Aralarında o gün olay yerinde olmayan kişilerin de bulunduğu ve özensiz biçimde açılan bir davaydı. İnaylıların direncini kırmak amacıyla açılan dava; 22 Nisan 2008 günü davaya bakan Ulubey Asliye Ceza Mahkemesi’nin (2005/68 E) tüm sanıkların BERAATİNE karar vermesi ile sona erdi. Bu karara İnay Köylüleri başta olmak üzere tüm çevreciler çok sevindi. Köyde bayram havası esiyor.

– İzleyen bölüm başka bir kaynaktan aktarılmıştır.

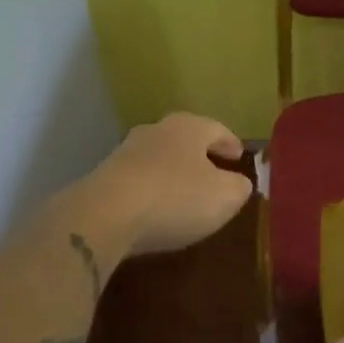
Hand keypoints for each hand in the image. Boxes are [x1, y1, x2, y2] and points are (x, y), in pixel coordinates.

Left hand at [87, 112, 251, 256]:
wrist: (104, 216)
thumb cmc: (176, 198)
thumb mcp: (225, 197)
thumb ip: (239, 187)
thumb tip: (240, 183)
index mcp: (188, 127)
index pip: (217, 129)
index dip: (230, 143)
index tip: (239, 156)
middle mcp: (156, 131)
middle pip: (184, 138)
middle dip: (200, 154)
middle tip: (214, 170)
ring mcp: (125, 152)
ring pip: (158, 157)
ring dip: (173, 171)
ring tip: (185, 192)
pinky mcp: (103, 178)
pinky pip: (138, 180)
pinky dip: (151, 189)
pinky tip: (155, 209)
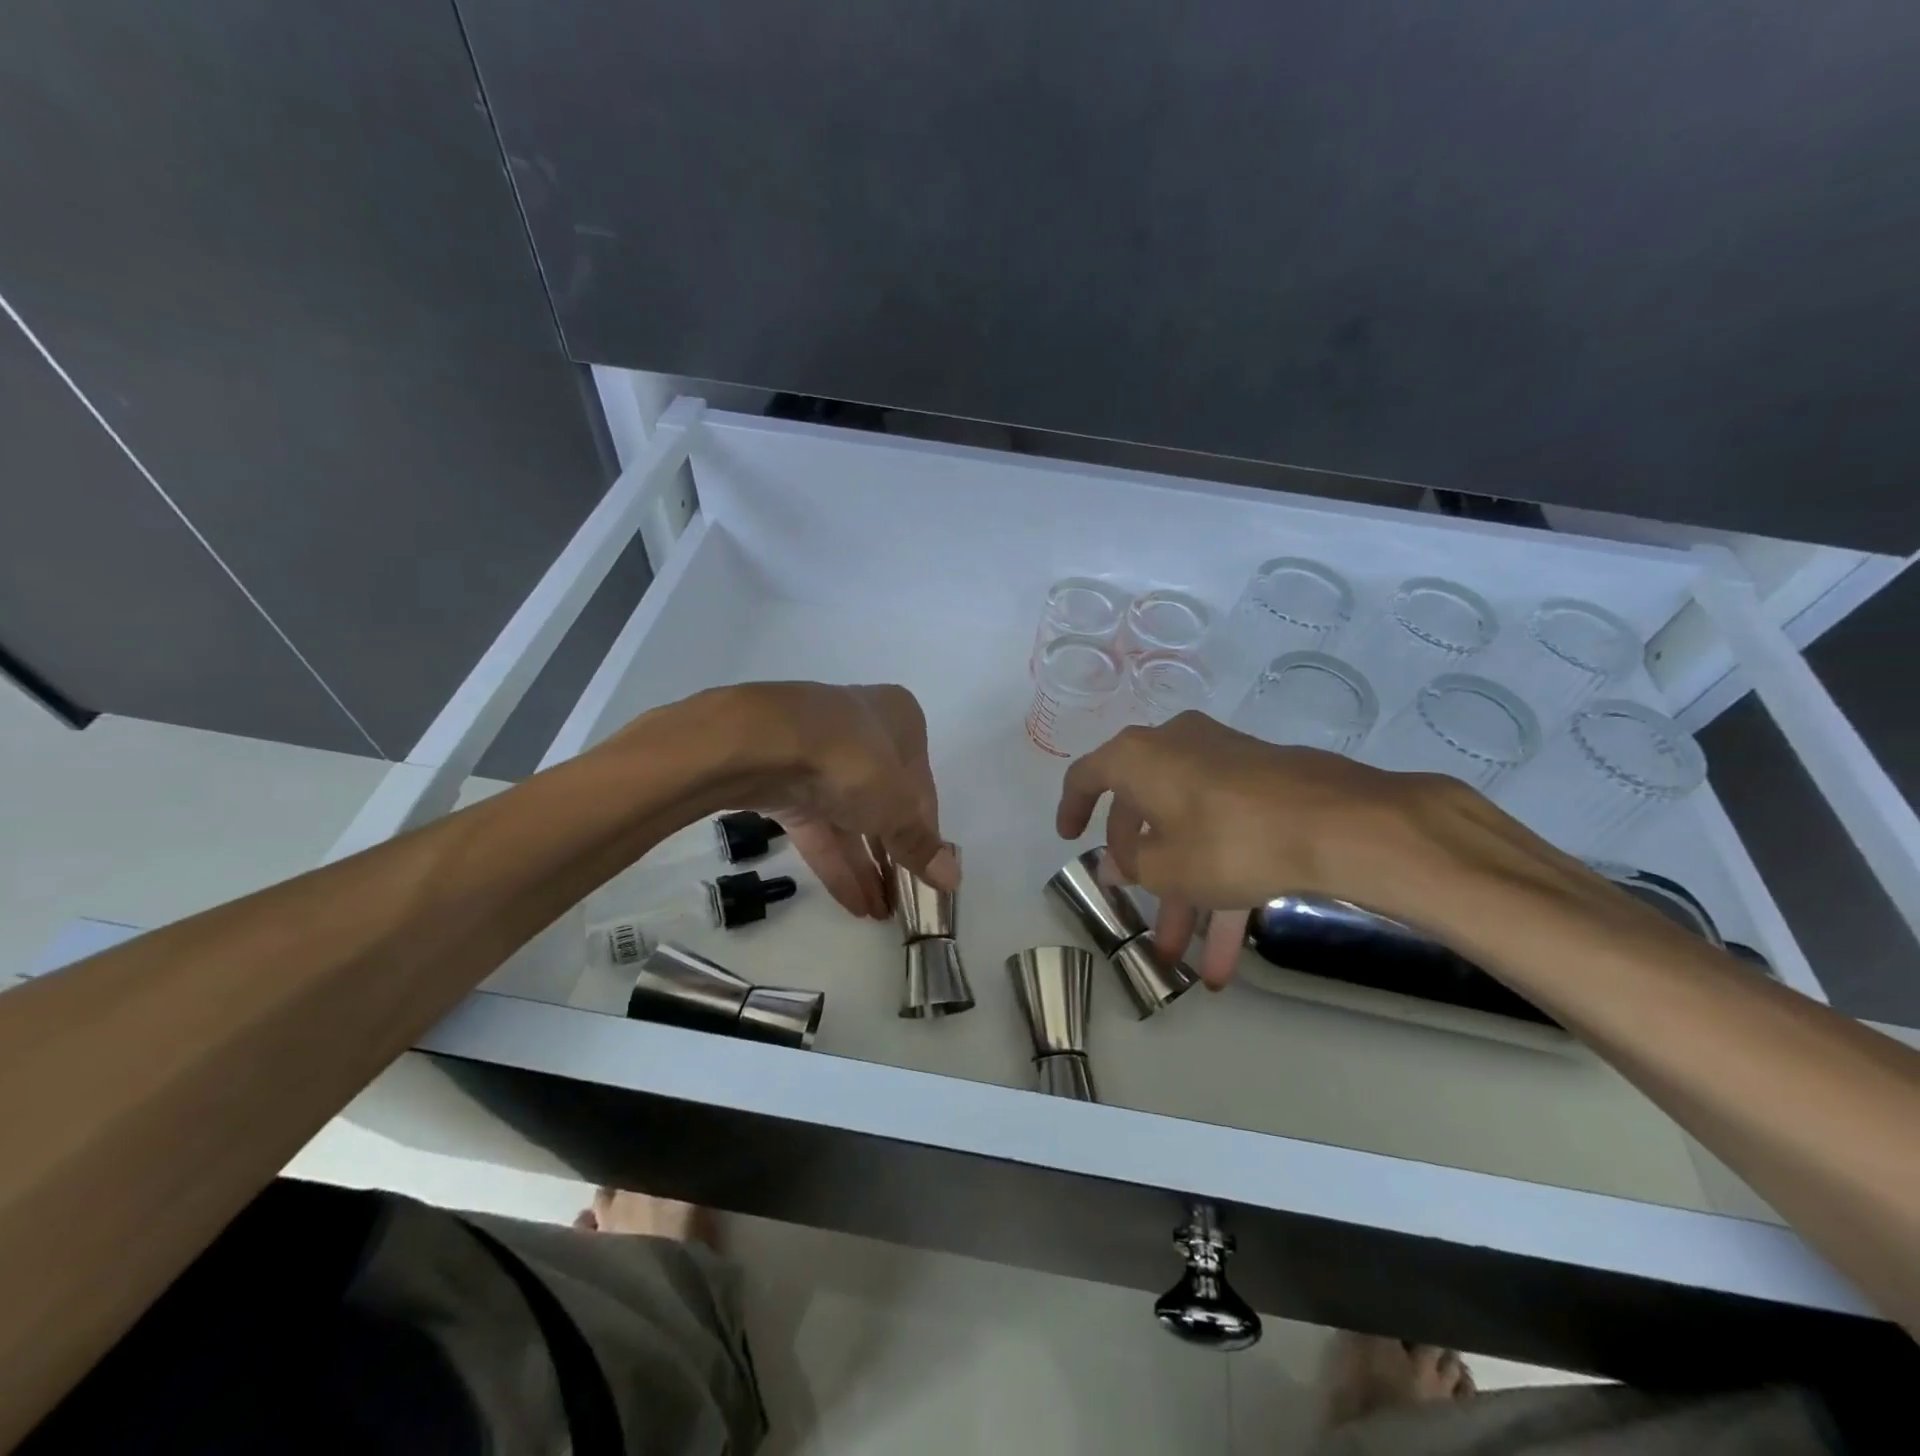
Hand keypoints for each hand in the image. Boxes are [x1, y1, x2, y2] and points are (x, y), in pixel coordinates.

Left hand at [722, 682, 957, 918]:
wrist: (760, 744)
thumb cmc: (852, 761)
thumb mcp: (897, 806)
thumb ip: (921, 845)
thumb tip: (953, 879)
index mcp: (900, 720)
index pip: (921, 786)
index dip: (925, 831)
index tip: (928, 872)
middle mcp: (862, 731)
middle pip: (883, 800)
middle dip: (893, 854)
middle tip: (904, 900)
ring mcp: (818, 756)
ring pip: (848, 817)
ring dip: (866, 867)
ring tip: (881, 914)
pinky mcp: (783, 781)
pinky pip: (818, 828)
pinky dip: (835, 863)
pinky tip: (854, 905)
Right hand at [1055, 712, 1477, 985]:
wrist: (1340, 824)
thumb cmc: (1228, 840)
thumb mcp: (1166, 866)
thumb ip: (1130, 864)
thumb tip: (1115, 861)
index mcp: (1138, 757)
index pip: (1087, 776)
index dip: (1072, 808)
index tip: (1069, 837)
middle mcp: (1176, 747)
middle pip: (1143, 810)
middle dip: (1142, 870)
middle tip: (1136, 905)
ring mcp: (1223, 763)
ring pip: (1188, 830)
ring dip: (1183, 892)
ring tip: (1183, 956)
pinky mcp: (1263, 784)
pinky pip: (1226, 832)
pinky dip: (1221, 882)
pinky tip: (1229, 950)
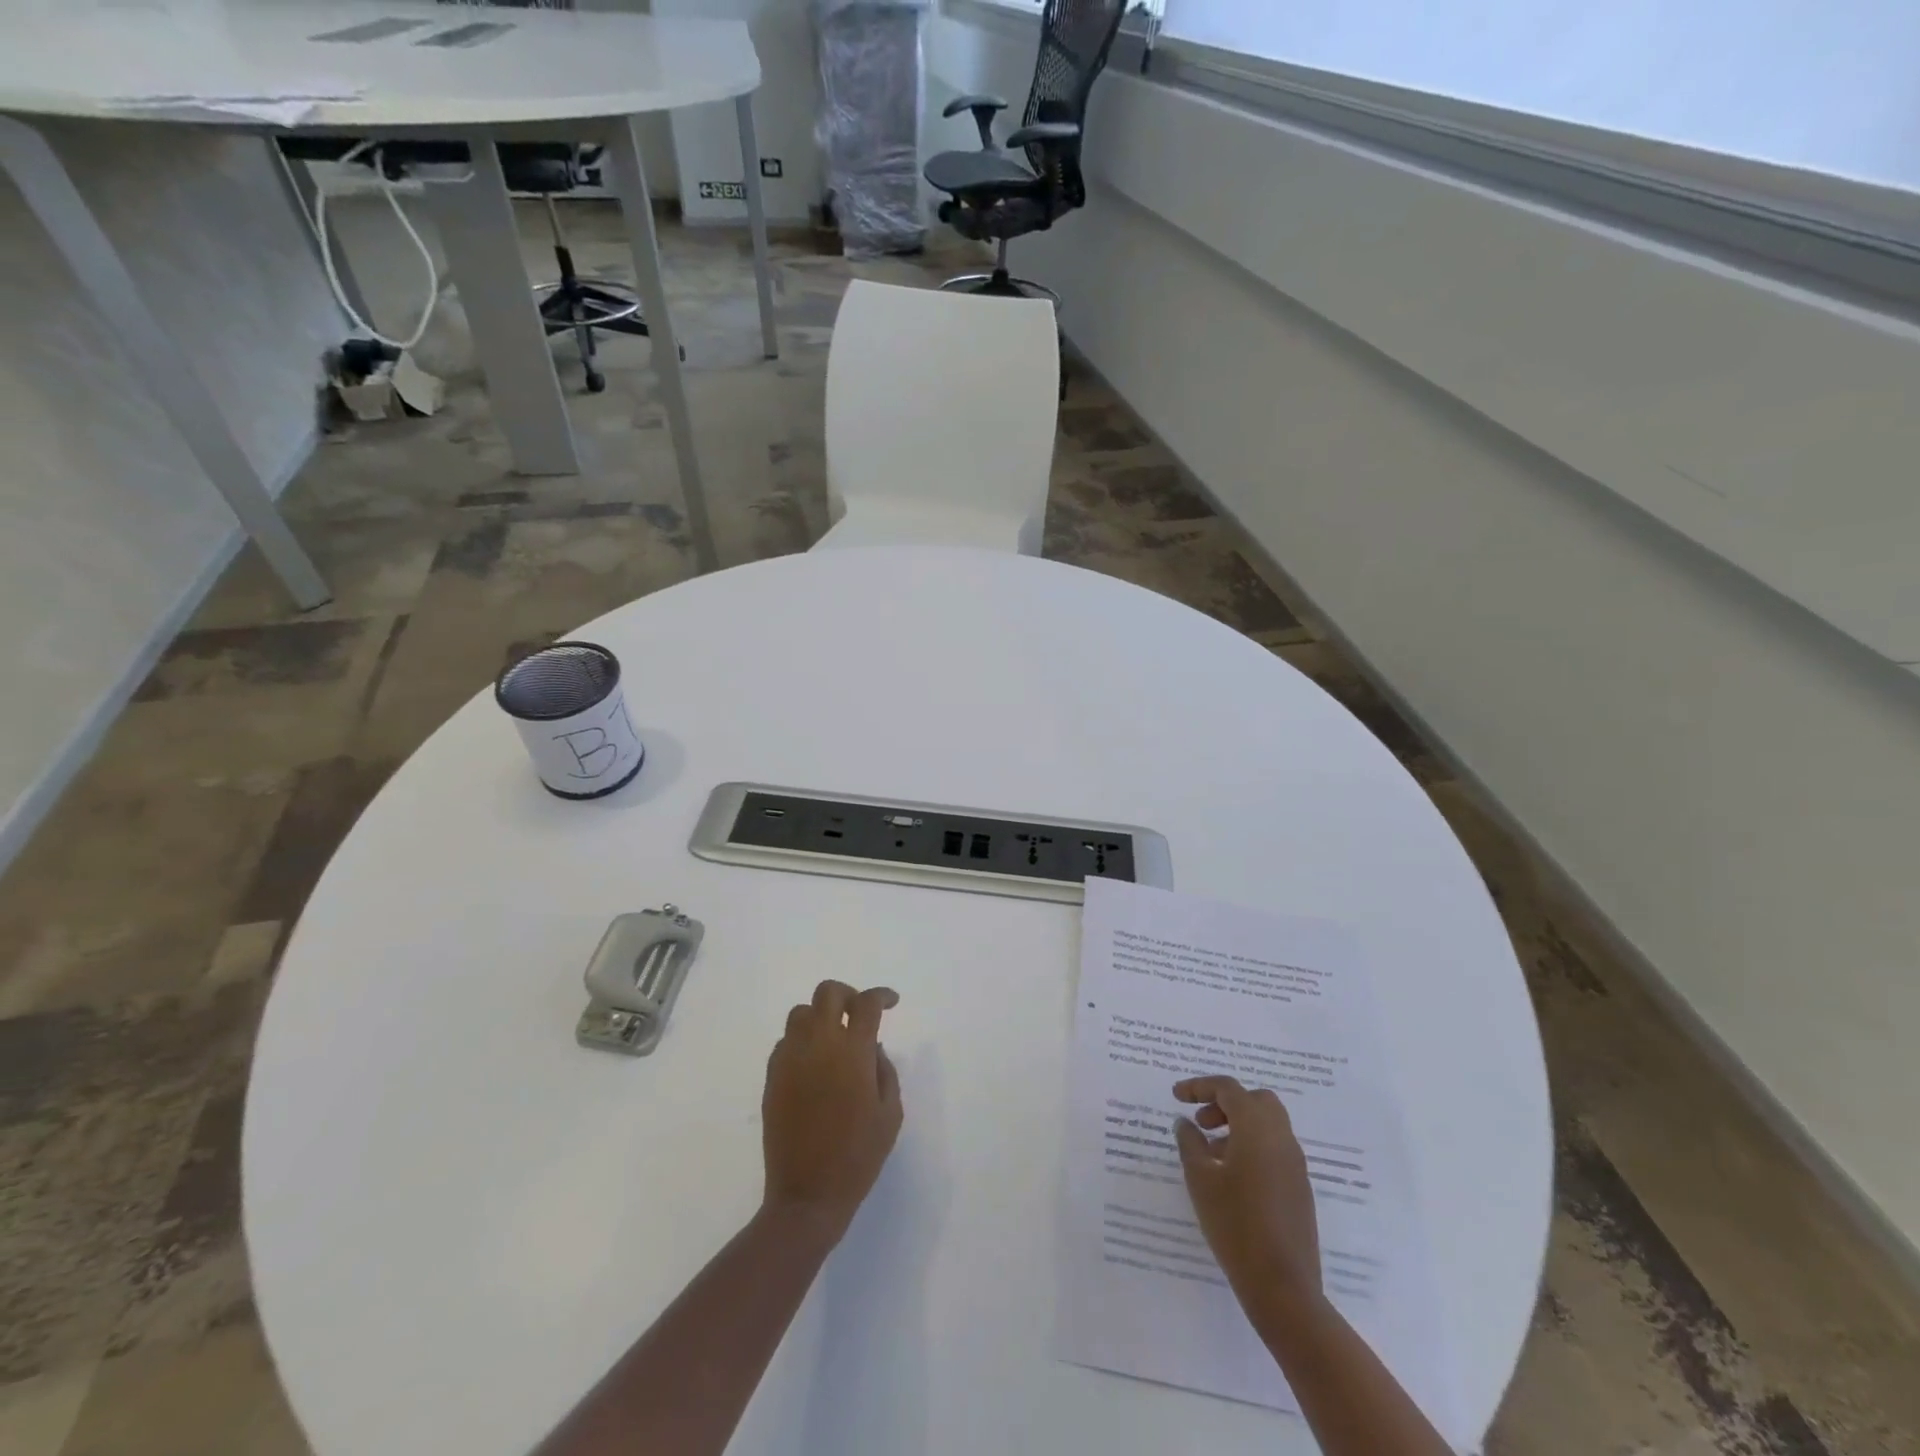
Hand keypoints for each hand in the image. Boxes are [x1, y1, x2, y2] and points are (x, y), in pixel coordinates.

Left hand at [761, 981, 902, 1242]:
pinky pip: (785, 1041)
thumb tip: (872, 1047)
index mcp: (853, 1052)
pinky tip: (813, 1064)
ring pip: (801, 1012)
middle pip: (828, 993)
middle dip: (848, 995)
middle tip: (859, 1013)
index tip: (891, 1002)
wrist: (807, 1195)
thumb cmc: (858, 1156)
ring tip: (833, 1038)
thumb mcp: (890, 1114)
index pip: (867, 1004)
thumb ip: (885, 1071)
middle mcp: (819, 1044)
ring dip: (821, 1016)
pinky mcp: (772, 1076)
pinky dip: (802, 1041)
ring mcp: (791, 1058)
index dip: (882, 995)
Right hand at [1174, 1075, 1322, 1322]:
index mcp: (1257, 1128)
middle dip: (1226, 1103)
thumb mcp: (1200, 1180)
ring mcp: (1295, 1165)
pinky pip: (1275, 1149)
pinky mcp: (1300, 1189)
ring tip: (1211, 1152)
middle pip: (1255, 1100)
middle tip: (1201, 1122)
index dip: (1199, 1086)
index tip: (1176, 1096)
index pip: (1228, 1089)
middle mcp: (1281, 1138)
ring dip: (1239, 1125)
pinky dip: (1253, 1146)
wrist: (1283, 1288)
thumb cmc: (1235, 1225)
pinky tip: (1231, 1176)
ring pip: (1268, 1124)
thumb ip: (1190, 1143)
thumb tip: (1186, 1123)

“Yetkililerinin Madencileri Kollamasına İsyan Ediyoruz”


Konu ile ilgili olarak açıklama yapan İnay Köyü Vicdan Hareketi Sözcüsü Muammer Sakaryalı;
“İnaylılar yılmadılar. Hâlâ suya, havaya, toprağa ve yurtlarına sahip çıkmaya devam ediyorlar. Haklılıklarının anlaşılacağına çok inanıyorlar. Açılan davanın beraatle sonuçlanması İnaylılar’ı mutlu etti. Yaşanan süreçte İnay Köylüleri olarak; en son olarak Danıştay'ın yürütmeyi durdurma kararını hiçe sayarak, Kışladağ altın madenin açılması emrini veren Çevre Bakanı’nı suçluyoruz. Çevrenin Çevre Bakanı’ndan korunması gerektiğini düşünüyoruz. 23 Nisan 2008 tarihli gazetelerde çıkan ve madenci şirketlere nasıl 'hile' yapılacağının yolunu gösteren Orman Genel Müdür yardımcılarına ateş püskürüyoruz. Devlet birimlerimizin, hükümetlerimizin uluslararası şirketlerin adeta bir şubesi gibi çalışmasından çok üzüntü duyuyor ve buna isyan ediyoruz” dedi.